Subject: Re: Finally increasing vm.execmin by default
To: Todd Vierling <email@example.com>
From: Alistair Crooks <firstname.lastname@example.org>
Date: 11/01/2005 08:00:55
On Fri, Oct 28, 2005 at 03:49:23PM -0400, Todd Vierling wrote:
> On Fri, 28 Oct 2005, Geert Hendrickx wrote:
> > Is it possible at all to find a sane default for _all_ kinds of systems?
> > Maybe we should, like Peter already proposed in the previous thread, define
> > different sets of defaults, for different usage profiles and/or amounts of
> > memory, among which the user can choose at install-time, and then sysinst
> > would install an apropriate /etc/sysctl.conf.

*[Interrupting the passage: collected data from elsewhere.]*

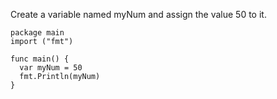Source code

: Create a variable named myNum and assign the value 50 to it.

    package main
    import ("fmt")
    
    func main() {
      var myNum = 50    
      fmt.Println(myNum)
    }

> I have nothing against populating sysctl.conf with sysinst. However, the
> defaults compiled into the kernel should work reasonably in between
> tuned-for-workstation and tuned-for-server on the majority of hardware, even
> if sysctl.conf is completely missing.
Just to be boring, how about a sysctl.conf which is populated with
commented out entries, to make it easier for people to tune their
machine post install. Machines have been known to change their uses,
get populated with memory, or install on one disk on one machine for
I'm thinking of something like:
# taken from http://mail-index.netbsd.org/tech-kern/2005/03/06/0004.html
# for database (and other) servers
# taken from Message-ID: <Pine.NEB.email@example.com>
# "compromise settings"
# embedded use...
or another approach would be to have suggested tuning based on memory
# RAM <= 32MB
# RAM 32MB -> 256 MB
# RAM 256 MB -> 1 GB
# RAM > 1GB
Looking to the future, we could start off with something like this,
and then move to automatic sizing at startup, if RAM-based sizing
proves useful. I still think a "usage" component is useful, though.